Let $\{ {\bf v}_1,{\bf v}_2 \}$ be two linearly independent vectors. An orthogonal base $\{{\bf u}_1,{\bf u}_2 \}$ of the vector space $\mathrm{span}\{ {\bf v}_1,{\bf v}_2 \}$ can be computed using Gram-Schmidt Orthogonalization process (GSO) which is summarized by the formulas $${\bf u}_1={\bf v}_1 \quad\text{and}\quad {\bf u}_2={\bf v}_2-\mu_{2,1}{\bf u}_1 \quad\text{where}\quad\mu_{2,1}=\frac{{\bf v}_2 \cdot {\bf u}_1}{||{\bf u}_1||^2}$$ Geometrically it is given as
In order to get ${\bf u}_2$ i.e., orthogonal to ${\bf u}_1$ project ${\bf v}_2$ onto ${\bf u}_1$ and the length of the projection on ${\bf u}_1$ is given by $\frac{|{\bf v}_2 \cdot {\bf u}_1|}{||{\bf u}_1||}$ and to get the direction we multiply the length by the unit vector $\frac{{\bf u}_1}{||{\bf u}_1||}$ and the $\mathrm{proj}_{{\bf u}_1} {\bf v}_2= \frac{{\bf v}_2 \cdot {\bf u}_1}{||{\bf u}_1||}\times \frac{{\bf u}_1}{||{\bf u}_1||},$ where the length of the projection is $\frac{|{\bf v}_2 \cdot {\bf u}_1|}{||{\bf u}_1||}$. In GSO process $\mu_{2,1}=\frac{\text{length of the projection of \(v_2\) on \(u_1\)}}{||{\bf u}_1||}$ what does $\mu_{2,1}$ represent geometrically?
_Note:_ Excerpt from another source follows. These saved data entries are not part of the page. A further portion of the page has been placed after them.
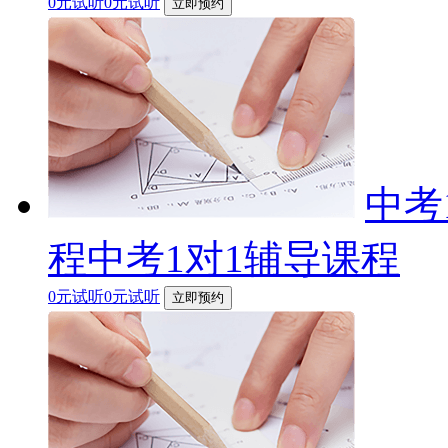
0元试听0元试听
立即预约
中考
程中考1对1辅导课程
0元试听0元试听
立即预约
If $\{ {\bf v}_1,{\bf v}_2 \}$ is the basis of the lattice to solve the shortest vector problem, our aim is to find the orthogonal basis. But orthogonal vectors computed using GSO need not be a basis because $\mu_{2,1}$ need not be an integer.
Since SVP is a hard problem, the LLL algorithm solves approximate SVP. In defining an LLL reduced basis the first requirement is $\mu_{2,1} \le \frac{1}{2}$ (size reduction condition). What does this imply?